Every case is different. The effect of this ruling will depend on why the case was closed, what applications are pending or approved, the person’s immigration history, and the law that applies in the relevant jurisdiction. Individuals who may be affected should obtain case-specific advice rather than assume that a prior administrative-closure order will continue unchanged.
Frequently Asked Questions
Did the court eliminate administrative closure nationwide?
The court vacated the 2024 federal regulation and permanently barred the Department of Justice from enforcing it. The judgment also states that immigration judges lack statutory authority to indefinitely close cases without an express statutory basis. How the ruling applies to a particular case may still depend on the reason for closure and other controlling authority.
Is my administratively closed case automatically reopened?
The judgment does not individually recalendar every case or establish one automatic process for all closed matters. A case may be recalendared through a motion, court action, or agency procedure. You should confirm the current status and prepare before receiving a new hearing date.
Can I be ordered removed if I miss a new hearing?
Yes. If a case is recalendared and proper notice is provided, failing to appear can lead to an in absentia removal order. Keep your address current, monitor the case, and contact counsel immediately after receiving any notice.
Does administrative closure give me lawful immigration status?
No. Administrative closure is a docket-management procedure. It does not grant lawful status, permanently end removal proceedings, or independently provide employment authorization.
What if USCIS approved my petition while the court case was closed?
An approval may create new options, but it does not automatically resolve the removal case. Counsel should determine whether adjustment of status, termination, dismissal, a waiver, or another procedural step is appropriate.
What if my U visa, T visa, or family petition is still pending?
The pending application may remain important to the removal case. An attorney should evaluate expected timing, available interim protections, evidence that should be updated, and how to respond if the government seeks to recalendar proceedings.
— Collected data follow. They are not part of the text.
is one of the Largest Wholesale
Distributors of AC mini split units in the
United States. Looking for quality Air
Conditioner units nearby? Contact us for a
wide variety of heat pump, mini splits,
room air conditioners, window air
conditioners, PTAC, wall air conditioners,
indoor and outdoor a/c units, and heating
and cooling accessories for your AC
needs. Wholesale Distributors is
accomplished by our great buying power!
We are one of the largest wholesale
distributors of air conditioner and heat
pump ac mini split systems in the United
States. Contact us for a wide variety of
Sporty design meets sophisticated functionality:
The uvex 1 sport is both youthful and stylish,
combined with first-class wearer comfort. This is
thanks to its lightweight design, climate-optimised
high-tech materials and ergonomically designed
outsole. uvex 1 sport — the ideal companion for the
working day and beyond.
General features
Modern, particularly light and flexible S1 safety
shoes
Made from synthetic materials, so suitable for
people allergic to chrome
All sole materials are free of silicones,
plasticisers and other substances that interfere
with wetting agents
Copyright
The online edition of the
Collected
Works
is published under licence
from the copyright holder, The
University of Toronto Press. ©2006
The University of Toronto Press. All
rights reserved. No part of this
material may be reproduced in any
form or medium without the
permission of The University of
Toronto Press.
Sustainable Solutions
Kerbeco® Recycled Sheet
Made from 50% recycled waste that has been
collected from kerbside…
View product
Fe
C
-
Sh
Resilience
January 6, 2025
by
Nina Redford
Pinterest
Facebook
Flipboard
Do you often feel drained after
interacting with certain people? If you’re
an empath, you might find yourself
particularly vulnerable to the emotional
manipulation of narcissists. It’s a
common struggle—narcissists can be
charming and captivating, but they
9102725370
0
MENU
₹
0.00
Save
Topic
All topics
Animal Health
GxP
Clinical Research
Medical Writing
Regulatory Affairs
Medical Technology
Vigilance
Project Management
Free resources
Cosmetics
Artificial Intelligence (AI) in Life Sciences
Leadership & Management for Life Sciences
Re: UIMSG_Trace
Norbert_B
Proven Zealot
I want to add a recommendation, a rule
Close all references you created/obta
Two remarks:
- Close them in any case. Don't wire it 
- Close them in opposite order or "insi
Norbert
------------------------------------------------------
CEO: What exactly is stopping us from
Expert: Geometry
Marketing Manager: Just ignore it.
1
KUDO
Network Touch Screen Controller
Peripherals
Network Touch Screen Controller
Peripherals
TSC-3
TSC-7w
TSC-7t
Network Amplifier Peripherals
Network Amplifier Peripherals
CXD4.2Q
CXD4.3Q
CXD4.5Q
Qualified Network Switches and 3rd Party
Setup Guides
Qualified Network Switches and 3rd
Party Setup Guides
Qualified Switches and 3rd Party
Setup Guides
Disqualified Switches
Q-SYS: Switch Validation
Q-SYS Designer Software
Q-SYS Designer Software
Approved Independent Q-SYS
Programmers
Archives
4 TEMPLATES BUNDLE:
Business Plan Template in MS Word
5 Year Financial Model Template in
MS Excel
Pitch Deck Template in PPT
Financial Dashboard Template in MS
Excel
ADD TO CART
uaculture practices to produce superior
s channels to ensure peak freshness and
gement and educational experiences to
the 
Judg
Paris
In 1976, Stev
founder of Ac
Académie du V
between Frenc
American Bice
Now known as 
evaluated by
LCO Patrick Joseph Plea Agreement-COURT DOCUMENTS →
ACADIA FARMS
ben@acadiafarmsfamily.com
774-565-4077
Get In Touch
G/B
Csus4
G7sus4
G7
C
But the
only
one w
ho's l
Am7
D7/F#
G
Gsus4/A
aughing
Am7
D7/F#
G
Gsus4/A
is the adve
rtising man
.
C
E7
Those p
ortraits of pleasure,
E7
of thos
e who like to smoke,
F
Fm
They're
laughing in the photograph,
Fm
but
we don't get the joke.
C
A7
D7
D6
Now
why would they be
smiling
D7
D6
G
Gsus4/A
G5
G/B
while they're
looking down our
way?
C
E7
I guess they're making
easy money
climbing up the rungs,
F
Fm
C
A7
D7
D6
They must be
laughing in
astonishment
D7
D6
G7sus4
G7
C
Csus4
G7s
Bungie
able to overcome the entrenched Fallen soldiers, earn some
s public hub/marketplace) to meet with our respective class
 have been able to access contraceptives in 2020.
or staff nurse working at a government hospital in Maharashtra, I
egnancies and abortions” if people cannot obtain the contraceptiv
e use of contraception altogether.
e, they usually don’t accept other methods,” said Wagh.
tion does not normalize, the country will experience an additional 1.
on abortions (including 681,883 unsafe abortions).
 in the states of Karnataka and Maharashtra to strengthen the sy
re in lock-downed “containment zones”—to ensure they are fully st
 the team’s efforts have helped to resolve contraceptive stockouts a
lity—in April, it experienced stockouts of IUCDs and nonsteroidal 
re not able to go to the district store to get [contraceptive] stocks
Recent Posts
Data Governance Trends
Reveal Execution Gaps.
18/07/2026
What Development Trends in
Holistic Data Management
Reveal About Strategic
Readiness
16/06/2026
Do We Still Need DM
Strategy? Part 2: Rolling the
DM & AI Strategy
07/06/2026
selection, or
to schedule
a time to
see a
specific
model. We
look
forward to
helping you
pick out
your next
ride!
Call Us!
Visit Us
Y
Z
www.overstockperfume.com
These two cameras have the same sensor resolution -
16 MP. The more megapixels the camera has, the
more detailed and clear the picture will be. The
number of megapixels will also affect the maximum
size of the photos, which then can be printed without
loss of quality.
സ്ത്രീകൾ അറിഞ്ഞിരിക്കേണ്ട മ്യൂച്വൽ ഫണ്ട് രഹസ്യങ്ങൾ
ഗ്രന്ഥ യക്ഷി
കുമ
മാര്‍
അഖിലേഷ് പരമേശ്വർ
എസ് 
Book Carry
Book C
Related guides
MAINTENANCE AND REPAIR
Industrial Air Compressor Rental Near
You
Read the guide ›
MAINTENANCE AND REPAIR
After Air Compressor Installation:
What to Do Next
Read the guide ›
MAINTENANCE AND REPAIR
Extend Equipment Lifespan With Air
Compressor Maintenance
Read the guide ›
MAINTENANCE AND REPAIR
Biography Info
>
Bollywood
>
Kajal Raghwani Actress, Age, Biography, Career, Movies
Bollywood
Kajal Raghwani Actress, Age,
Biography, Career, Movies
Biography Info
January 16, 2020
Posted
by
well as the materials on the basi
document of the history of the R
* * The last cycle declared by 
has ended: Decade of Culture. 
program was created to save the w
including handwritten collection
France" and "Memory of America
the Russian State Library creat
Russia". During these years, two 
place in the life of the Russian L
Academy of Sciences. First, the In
Should I file something with the immigration court now?
Not necessarily. Filing strategy is case-specific. Before submitting a motion, determine the current posture of the case, the relief available, and whether taking action now could create benefits or risks.
How can I check whether my case has a new hearing date?
You may review the EOIR case information system and contact the immigration court, but those tools should not replace review by counsel. Make sure the court has your current address and retain copies of every notice.